South Viet Nam: The Religious Crisis
A dusk-to-dawn curfew emptied the streets of the ancient Vietnamese capital of Hue, 400 miles north of Saigon. Riot police and armored personnel carriers patrolled the dark and deserted city. Roadblocks were set up on the outskirts, and barbed-wire barricades encircled the sacred Tudam Pagoda. These government security measures were not a precaution against an attack by Communist guerrillas; they were taken to quell demonstrations by Hue's Buddhist population against the regime of Roman Catholic President Ngo Dinh
Diem. While all the world's attention was focused on South Viet Nam's bitter struggle against the Reds, the country was divided by a religious conflict that might imperil the entire course of the war against the Viet Cong.

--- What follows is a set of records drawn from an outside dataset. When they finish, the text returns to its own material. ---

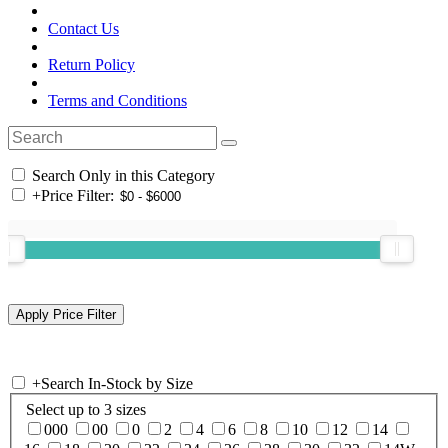
Contact Us
Return Policy
Terms and Conditions
Search Only in this Category
+
Price Filter:
+
Search In-Stock by Size
Select up to 3 sizes
000
00
0
2
4
6
8
10
12
14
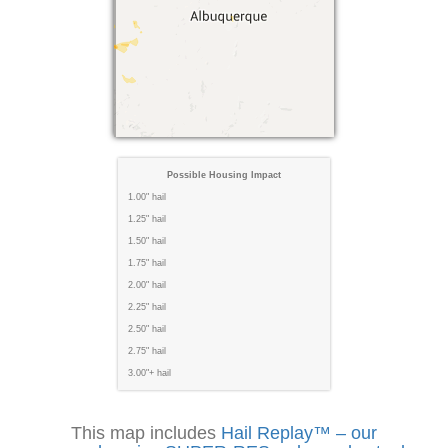
Possible Housing Impact
1.00" hail
1.25" hail
1.50" hail
1.75" hail
2.00" hail
2.25" hail
2.50" hail
2.75" hail
3.00"+ hail
This map includes
Hail Replay™ – our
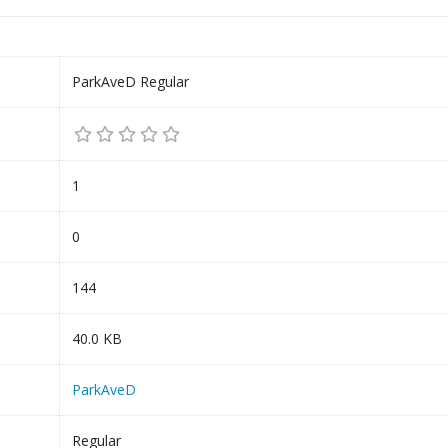
ParkAveD Regular
1
0
144
40.0 KB
ParkAveD
Regular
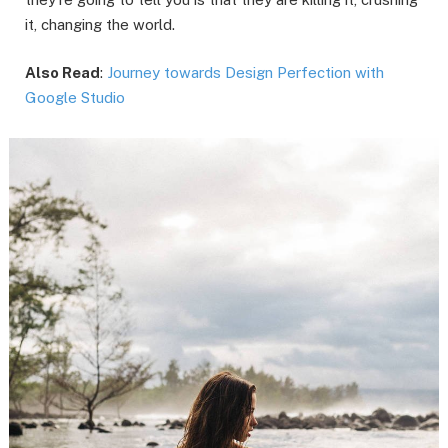
it, changing the world.
Also Read
:
Journey towards Design Perfection with
Google Studio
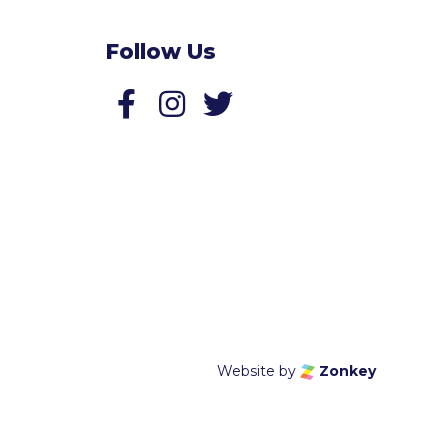
Follow Us
Follow us on Facebook
Follow us on Twitter
Website by
Zonkey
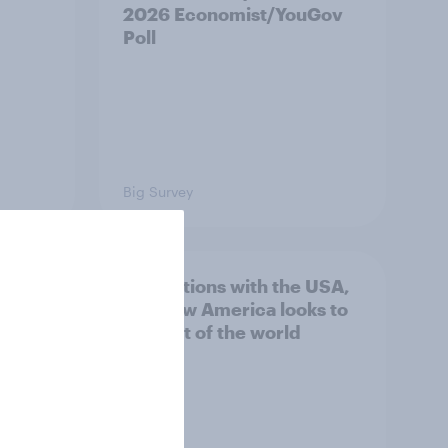
2026 Economist/YouGov
Poll
Big Survey
hits
4. Relations with the USA,
own
and how America looks to
the rest of the world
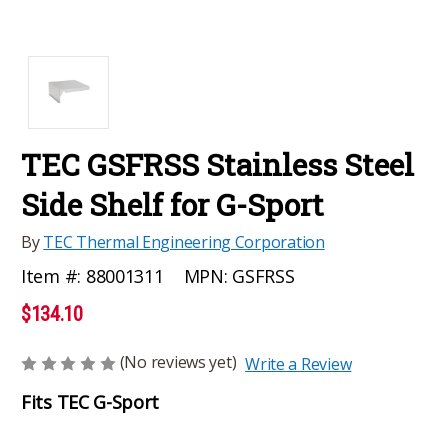
TEC GSFRSS Stainless Steel
Side Shelf for G-Sport
By
TEC Thermal Engineering Corporation
MPN:
GSFRSS
Item #:
88001311
$134.10
(No reviews yet)
Write a Review
Fits TEC G-Sport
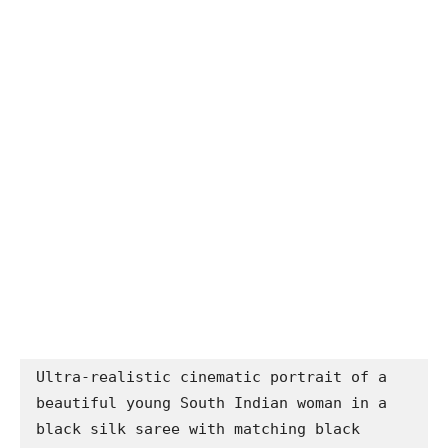
Ultra-realistic cinematic portrait of a 
beautiful young South Indian woman in a 
black silk saree with matching black 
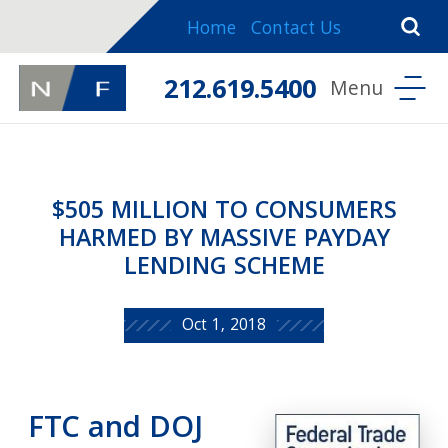
Home
Contact Us
212.619.5400
$505 MILLION TO CONSUMERS
HARMED BY MASSIVE PAYDAY
LENDING SCHEME
Oct 1, 2018
FTC and DOJ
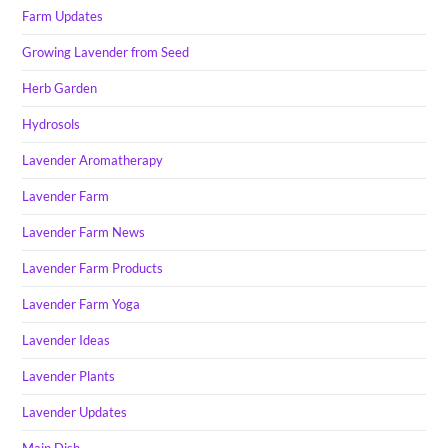
Farm Updates
Growing Lavender from Seed
Herb Garden
Hydrosols
Lavender Aromatherapy
Lavender Farm
Lavender Farm News
Lavender Farm Products
Lavender Farm Yoga
Lavender Ideas
Lavender Plants
Lavender Updates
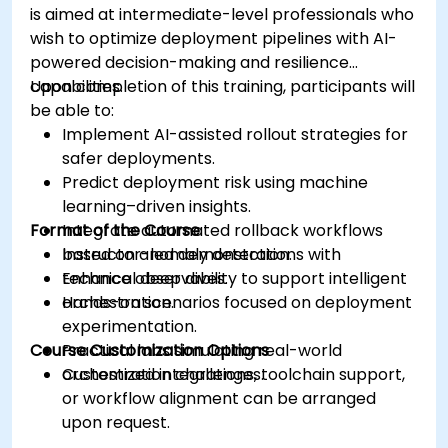
is aimed at intermediate-level professionals who
wish to optimize deployment pipelines with AI-
powered decision-making and resilience
capabilities.
Upon completion of this training, participants will
be able to:
Implement AI-assisted rollout strategies for
safer deployments.
Predict deployment risk using machine
learning–driven insights.
Format of the Course
Integrate automated rollback workflows
based on anomaly detection.
Instructor-led demonstrations with
Enhance observability to support intelligent
technical deep dives.
orchestration.
Hands-on scenarios focused on deployment
experimentation.
Course Customization Options
Practical labs simulating real-world
orchestration challenges.
Customized integrations, toolchain support,
or workflow alignment can be arranged
upon request.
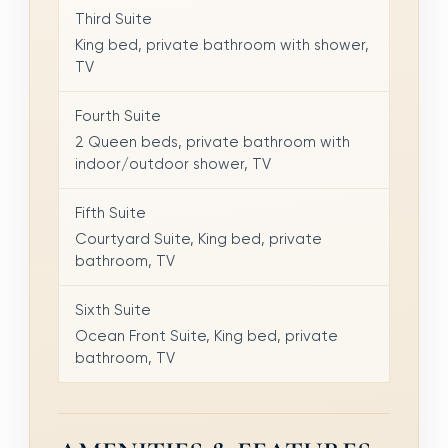
Third Suite
King bed, private bathroom with shower,
TV
Fourth Suite
2 Queen beds, private bathroom with
indoor/outdoor shower, TV
Fifth Suite
Courtyard Suite, King bed, private
bathroom, TV
Sixth Suite
Ocean Front Suite, King bed, private
bathroom, TV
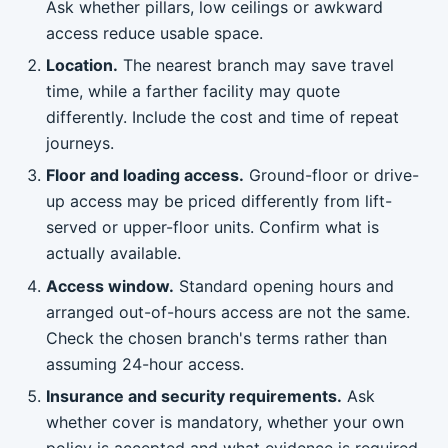
Ask whether pillars, low ceilings or awkward
access reduce usable space.
Location.
The nearest branch may save travel
time, while a farther facility may quote
differently. Include the cost and time of repeat
journeys.
Floor and loading access.
Ground-floor or drive-
up access may be priced differently from lift-
served or upper-floor units. Confirm what is
actually available.
Access window.
Standard opening hours and
arranged out-of-hours access are not the same.
Check the chosen branch's terms rather than
assuming 24-hour access.
Insurance and security requirements.
Ask
whether cover is mandatory, whether your own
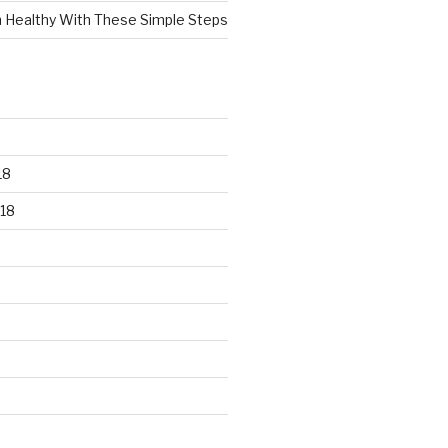
n Healthy With These Simple Steps
18
18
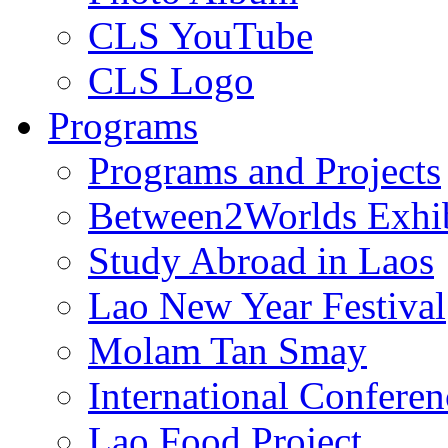
CLS YouTube
CLS Logo
Programs
Programs and Projects
Between2Worlds Exhib
Study Abroad in Laos
Lao New Year Festival
Molam Tan Smay
International Confere
Lao Food Project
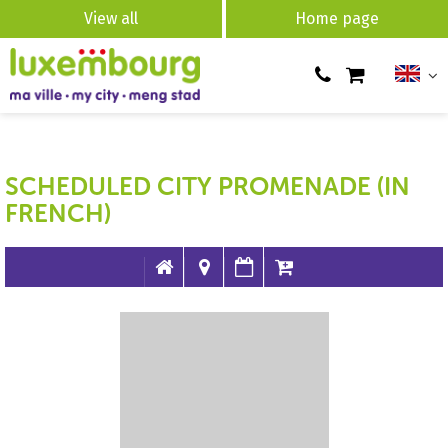
View all
Home page
SCHEDULED CITY PROMENADE (IN
FRENCH)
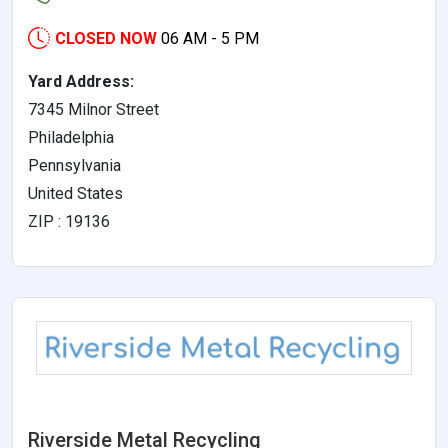
CLOSED NOW
06 AM - 5 PM
Yard Address:
7345 Milnor Street
Philadelphia
Pennsylvania
United States
ZIP : 19136
Riverside Metal Recycling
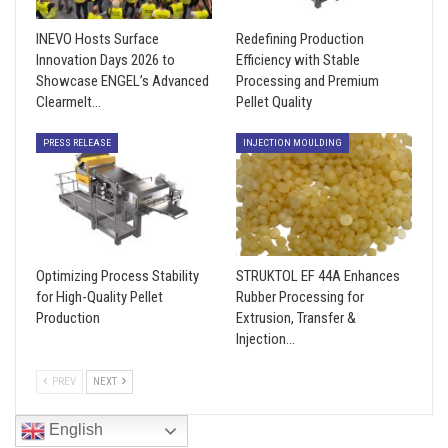
INEVO Hosts Surface
Redefining Production
Innovation Days 2026 to
Efficiency with Stable
Showcase ENGEL’s Advanced
Processing and Premium
Clearmelt…
Pellet Quality
PRESS RELEASE
INJECTION MOULDING
Optimizing Process Stability
STRUKTOL EF 44A Enhances
for High-Quality Pellet
Rubber Processing for
Production
Extrusion, Transfer &
Injection…
PREV
NEXT
English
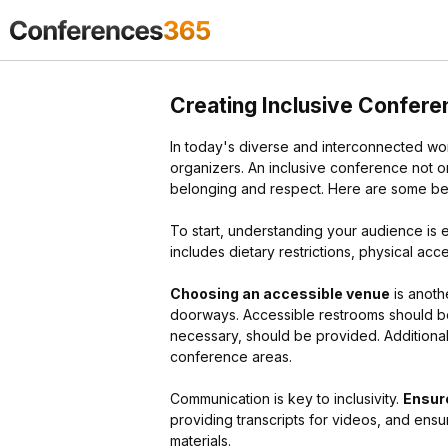
Creating Inclusive Conferen
In today's diverse and interconnected wor
organizers. An inclusive conference not on
belonging and respect. Here are some best
To start, understanding your audience is e
includes dietary restrictions, physical ac
Choosing an accessible venue
is anoth
doorways. Accessible restrooms should be 
necessary, should be provided. Additional
conference areas.
Communication is key to inclusivity.
Ensure
providing transcripts for videos, and ensur
materials.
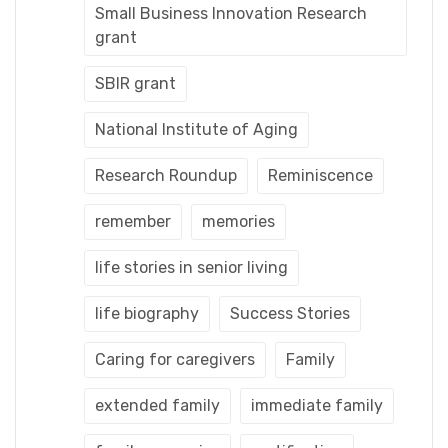
Small Business Innovation Research
grant
SBIR grant
National Institute of Aging
Research Roundup
Reminiscence
remember
memories
life stories in senior living
life biography
Success Stories
Caring for caregivers
Family
extended family
immediate family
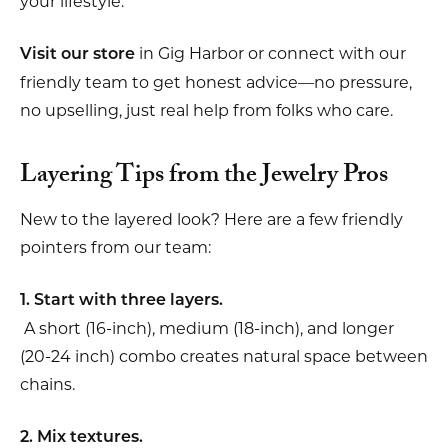
your lifestyle.
in Gig Harbor or connect with our
Visit our store
friendly team to get honest advice—no pressure,
no upselling, just real help from folks who care.
Layering Tips from the Jewelry Pros
New to the layered look? Here are a few friendly
pointers from our team:
1. Start with three layers.
A short (16-inch), medium (18-inch), and longer
(20-24 inch) combo creates natural space between
chains.
2. Mix textures.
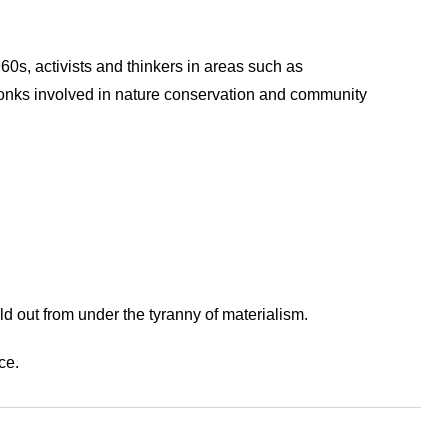
60s, activists and thinkers in areas such as
monks involved in nature conservation and community
ld out from under the tyranny of materialism.
ce.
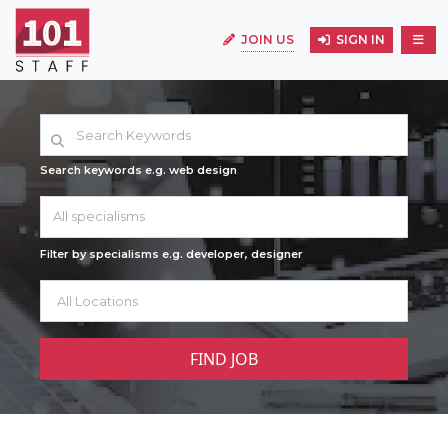
JOIN US
SIGN IN
Search keywords e.g. web design
All specialisms
Filter by specialisms e.g. developer, designer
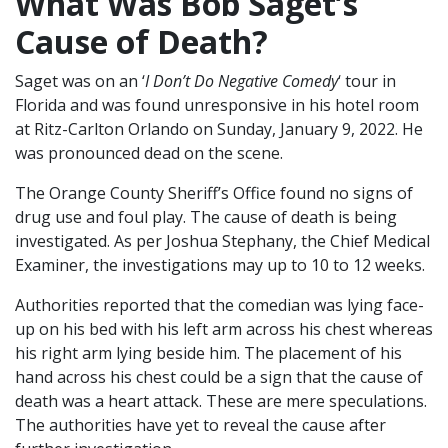
What Was Bob Saget’s
Cause of Death?
Saget was on an ‘
I Don’t Do Negative Comedy
‘ tour in
Florida and was found unresponsive in his hotel room
at Ritz-Carlton Orlando on Sunday, January 9, 2022. He
was pronounced dead on the scene.
The Orange County Sheriff’s Office found no signs of
drug use and foul play. The cause of death is being
investigated. As per Joshua Stephany, the Chief Medical
Examiner, the investigations may up to 10 to 12 weeks.
Authorities reported that the comedian was lying face-
up on his bed with his left arm across his chest whereas
his right arm lying beside him. The placement of his
hand across his chest could be a sign that the cause of
death was a heart attack. These are mere speculations.
The authorities have yet to reveal the cause after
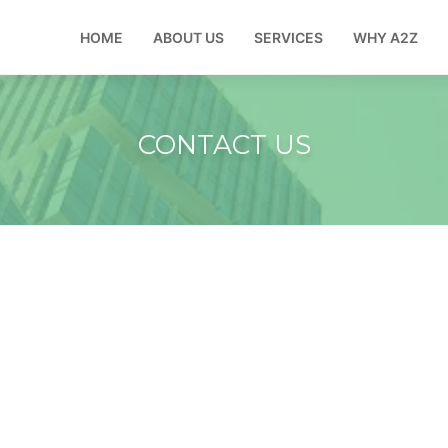
HOME
ABOUT US
SERVICES
WHY A2Z
CONTACT US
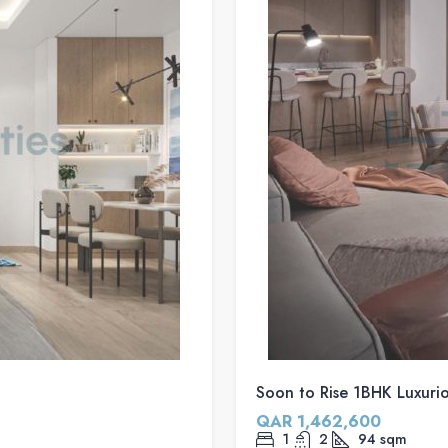
Soon to Rise 1BHK Luxuriou
QAR 1,462,600
1
2
94
sqm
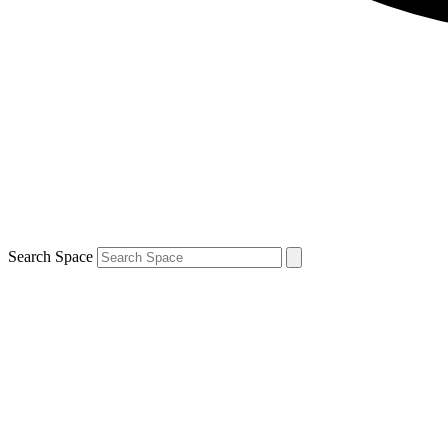
Search Space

Morality Crusade. South Viet Nam's Buddhists, who comprise 80% of the country's 15 million people, are bitter over alleged favoritism by Diem and his Catholic ruling family toward the nation's 1,500,000 Catholics. The Buddhists have long complained that the government gives Catholics the best civil service jobs and that Diem, because he feels that Catholics are more solidly antiCommunist, promotes them to higher positions in the army. Many young Vietnamese army officers, claim Buddhist leaders, have become converts to Catholicism to win official favor. "But if the Viet Cong ever come through the barbed wire," said one U.S. officer of his recently converted Vietnamese counterpart, "I have a feeling he'll do his praying to Buddha."
Buddhists feel that Diem's government is trying to make Catholicism the official state religion, point to the morality crusade of Diem's militantly Catholic sister-in-law, Mme. Ngo Dinh Nhu. In sharp variance with the easy social mores of most South Vietnamese, Mme. Nhu has banned abortion, adultery, polygamy, concubinage, divorce (except by presidential dispensation), and the sale of contraceptives.
Diem indignantly replied that Buddhist leaders are "damned fools" to think that he is trying to suppress their religion. "I don't forget," he says, "that 80% of the votes that elected me President were Buddhist votes." Catholics maintain that they occupy so many influential posts only because their church schools turn out far better educated graduates than Buddhist schools. In a sharply worded statement, Mme. Nhu challenged the good faith of striking bonzes (monks). "The robe does not make the bonze," said Mme. Nhu. "It is necessary to examine very closely the comportment of certain so-called Buddhist monks who continue to make not only inconsiderate but false remarks and overtly assume an attitude incompatible with their presumed state of holy men."